8.8 Submit the assignment.

  1. Click on the Canvas Home button and scroll down to the Assignment.
  2. Click the Assignment link.
  3. Upload the What I've Learned... PDF file.
  4. Confirm that it uploaded.
  5. Check the TurnItIn Report for plagiarized phrases and sentences. Review how to use TurnItIn.
  6. Either edit or quote the TurnItIn Report's highlighted passages in your original file and resave the PDF file.
  7. Upload the newer version in the Canvas Assignment.
  8. The Timeline is active already, so no need to submit a link to it.

Back up to multiple sources

Earlier, you saved a copy of your work with a new name. Now, copy that backup to a different location, such as:

  1. Cloud drive such as Google Drive, Microsoft OneDrive, or Apple iCloud.
  2. A USB stick drive.
  3. Zip archive file.
  4. Turn on automatic backups.
    • Windows 10
      Learn to use the Windows File History feature to backup files to a new location.
    • MacOS
      Learn to use Time Machine for backup up automatically to external hard drive devices.

Because bad things happen to good people and their computers, you must back up every time you work on a project. Losing your work because of a technical glitch and lack of a backup will not provide you with a due date extension; it will only provide you with empathy.
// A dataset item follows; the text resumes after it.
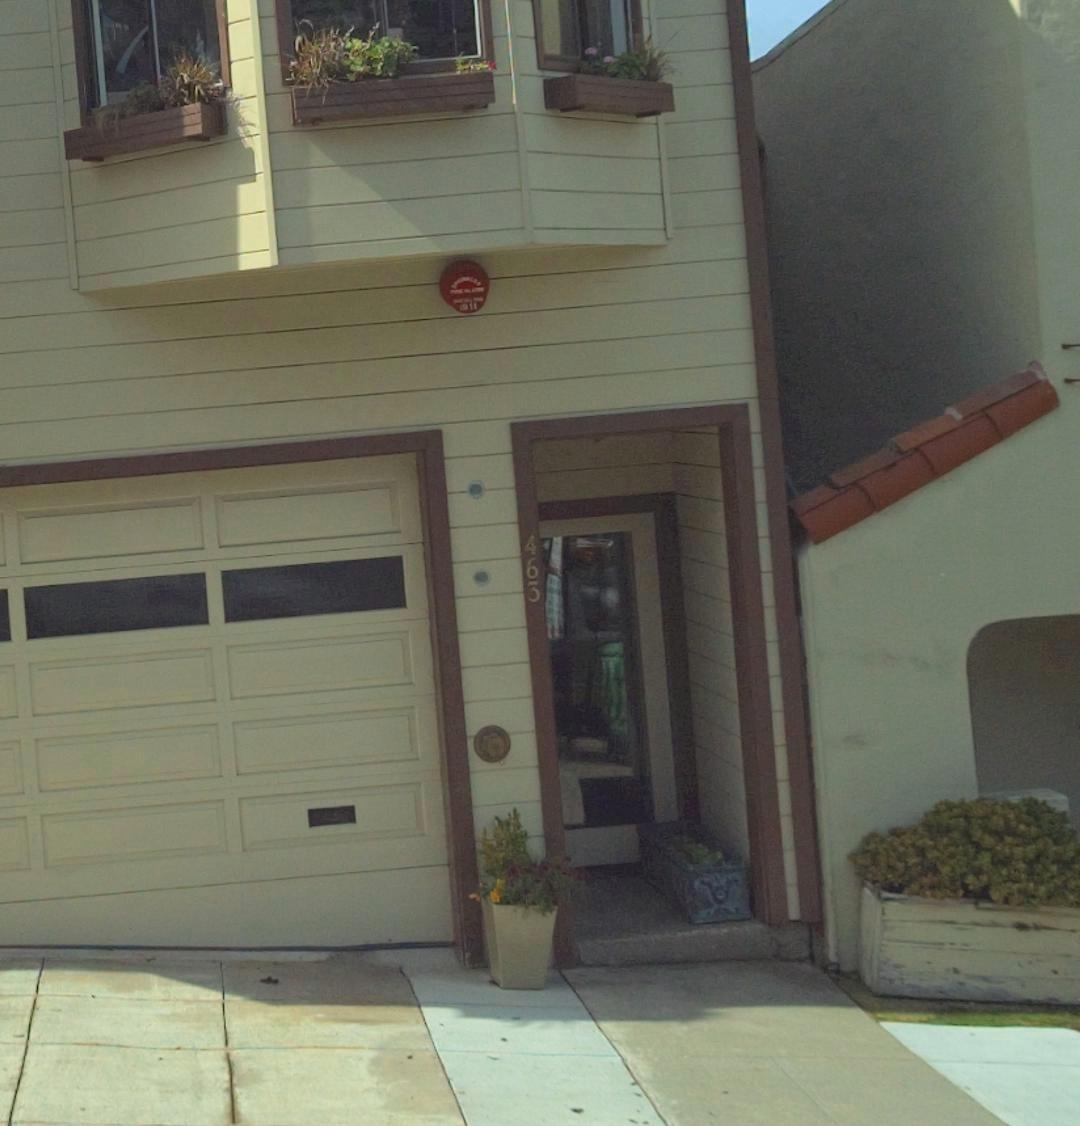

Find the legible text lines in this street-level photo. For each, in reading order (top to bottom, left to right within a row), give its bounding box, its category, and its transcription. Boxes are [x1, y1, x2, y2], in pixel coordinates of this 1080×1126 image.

[521, 528, 544, 606] StreetNumber: 463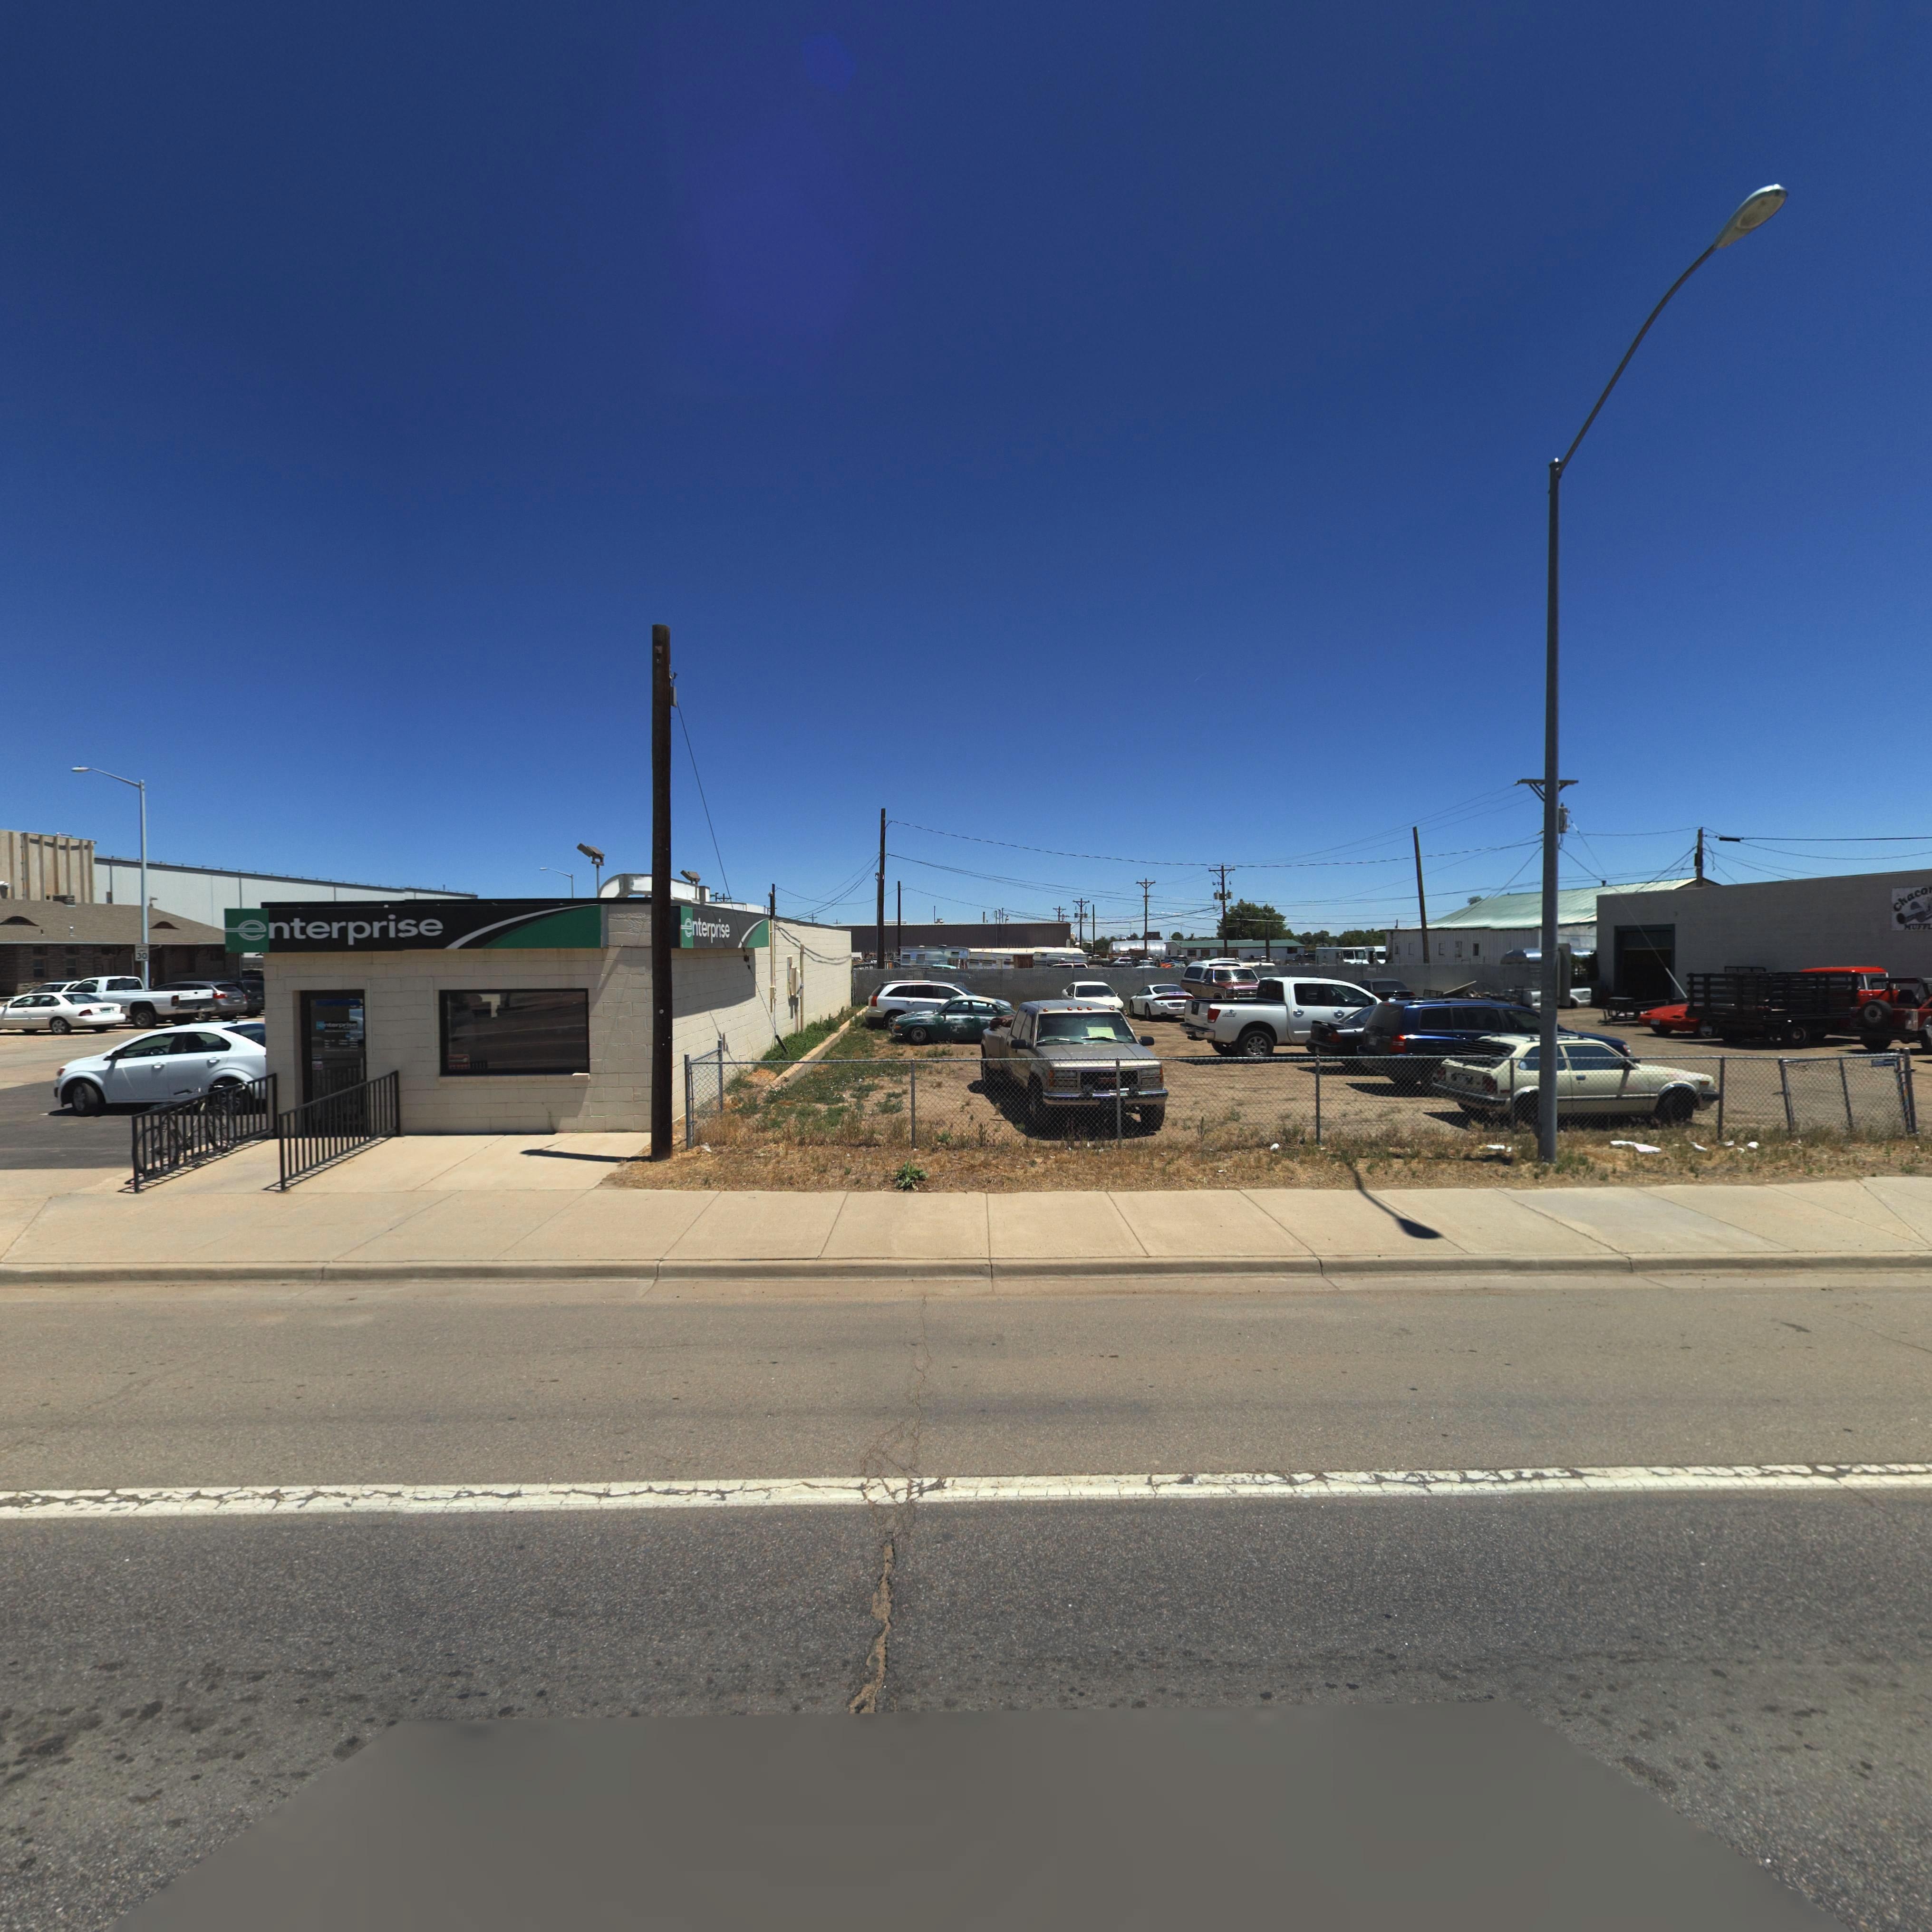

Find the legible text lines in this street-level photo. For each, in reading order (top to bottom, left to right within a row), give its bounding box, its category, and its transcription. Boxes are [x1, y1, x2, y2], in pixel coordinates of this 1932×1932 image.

Criteria to meet by the end of chapter 8

By the end of chapter 8, these items must be completed to earn all full points:

Discussion

  1. Discussed transportation, communication, and productivity technologies that have changed you personally.
  2. Discussed and cited current news about disruptive technologies.
  3. Replied to another student's thread with research and hyperlink related to their personal experiences or disruptive technology.

Timeline

  1. Timeline displays a unique entry that matches the writing in paragraph 9.

Writing

  1. First paragraph in section 8 describes Moore's Law and the development of integrated circuits.
  2. Second paragraph in section 8 describes the EU's goals for combating planned obsolescence.
  3. Third paragraph in section 8 describes cobalt mining for electronic device batteries.
  4. Fourth paragraph in section 8 describes restorative and regenerative circular economies.
  5. Fifth paragraph in section 8 describes the electronic waste industry in China.
  6. Sixth paragraph in section 8 describes the robot economy.
  7. Seventh paragraph in section 8 describes the job market with robots at the core.
  8. Eighth paragraph in section 8 describes the future of computing.
  9. Ninth paragraph in section 8 describes a disruptive technology (the one you added to the Timeline).
  10. Tenth paragraph in section 8 describes one other disruptive technology found in the Timeline.
  11. Document is free of plagiarism.
  12. Document is free of spelling and grammatical errors.
  13. Bibliography lists all new sources (9 expected).
  14. Document was submitted as a PDF file.

If you have questions about how to use any of the required technologies for this lesson or what the following criteria mean, please reread the relevant lessons, view the Zoom recordings, then ask the Instructor via the Canvas Inbox.

Check Canvas Home, Assignments, and Calendar for the most current Due date and time. The Available Until date and time constitutes a grace period, which can be used in an emergency, or if you are ill.